Nandito sila bukas --- They _will be here _tomorrow. (The _state of being somewhere _in the future, which will be _here_).

Ditto (!!!) with diyan and nandiyan.

The equivalents I gave are not perfect and the difference between these words is very nuanced but very distinct at the same time. It will simply take a lot of practice to get used to the correct usage.


----------



## Equinozio

The words with na(n)- express where something or someone is located

Nasaan si Ben? = Where is Ben?
- Nasa baba (si Ben). = Ben is downstairs.
- Nandito si Ben. = Ben is here.
- Nandiyan si Ben. = Ben is there (near you).
- Nandoon si Ben. = Ben is over there (far from you and me).
BUT:
- Wala rito si Ben. = Ben is not here.

More examples of nandito, nandiyan and nandoon and nasa.

The words without na(n)- are express where something happens, or in what direction someone is going etc.

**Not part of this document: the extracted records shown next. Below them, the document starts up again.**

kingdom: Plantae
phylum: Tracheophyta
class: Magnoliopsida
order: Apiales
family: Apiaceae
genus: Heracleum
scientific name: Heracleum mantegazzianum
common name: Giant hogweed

Saan pupunta si Ben? = Where is Ben going?
- Doon siya pupunta. = He's going over there.
- Sa Maynila siya pupunta. = He's going to Manila.

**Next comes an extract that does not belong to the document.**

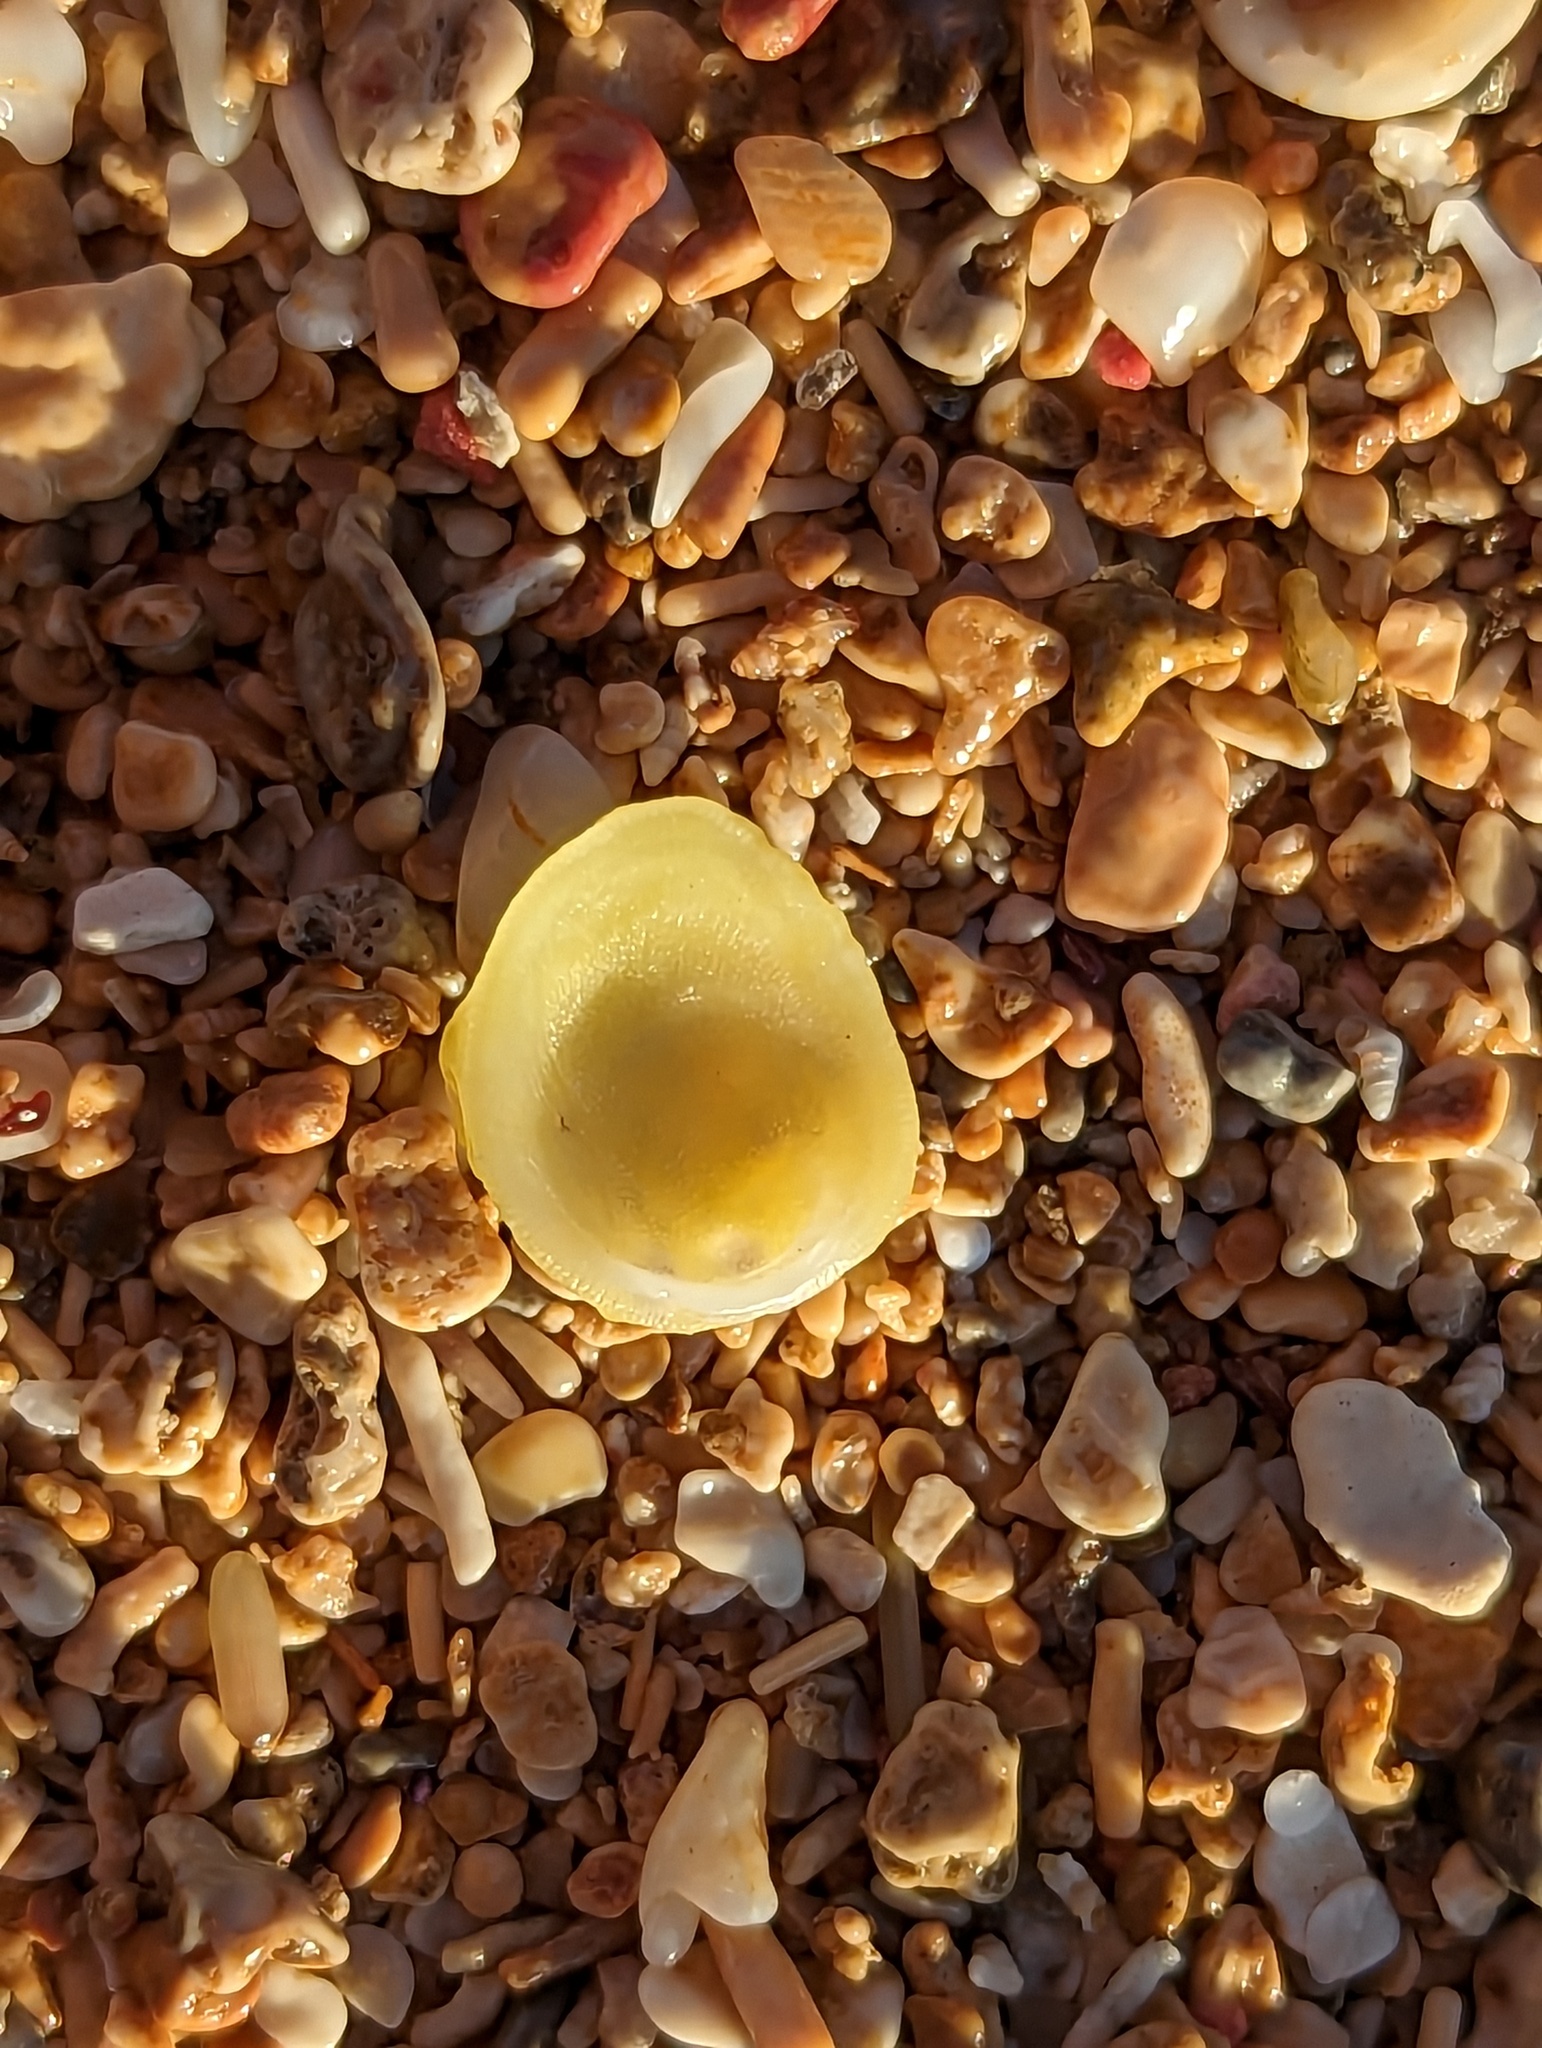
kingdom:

More examples of dito, diyan, doon and sa.


----------



## mataripis

MarFish said:


> I know they mean "here" and "there", but what's the significance of "nan-"? Does it have to do with the word 'na' ?
> 
> I believe nandito and narito are the same, only 'd' is used after consonants whereas 'r' follows a vowel. So basically I want to know why I would use nandito instead of dito, and same with nandiyan and diyan.


Marfish, i posted the answer but an error occured. I.  Dito/Diyan/Duon   can be used when you speak voluntarily /giving informations to someone.No one is asking.  II. Nandito/Nandiyan/Nanduon= can be used when someone is asking!  Q. Where is your location? A. I am here inside our office.(Nandito ako sa loob ng ating tanggapan) III. When Nandito become Nariyan/ Nandiyan become Nariyan and Nanduon become Naruon. This is the case when you are aware what questions they want to ask. But before they speak, you give right away the answer.  Your companions are worried with some of their friends and you say= don't worry, they are just around us there next to this premises. (wag magalala/mabahala, sila ay nasa palibot lang natin ,Nariyan sa kasunod ng pamamahay/dako na ito.)


----------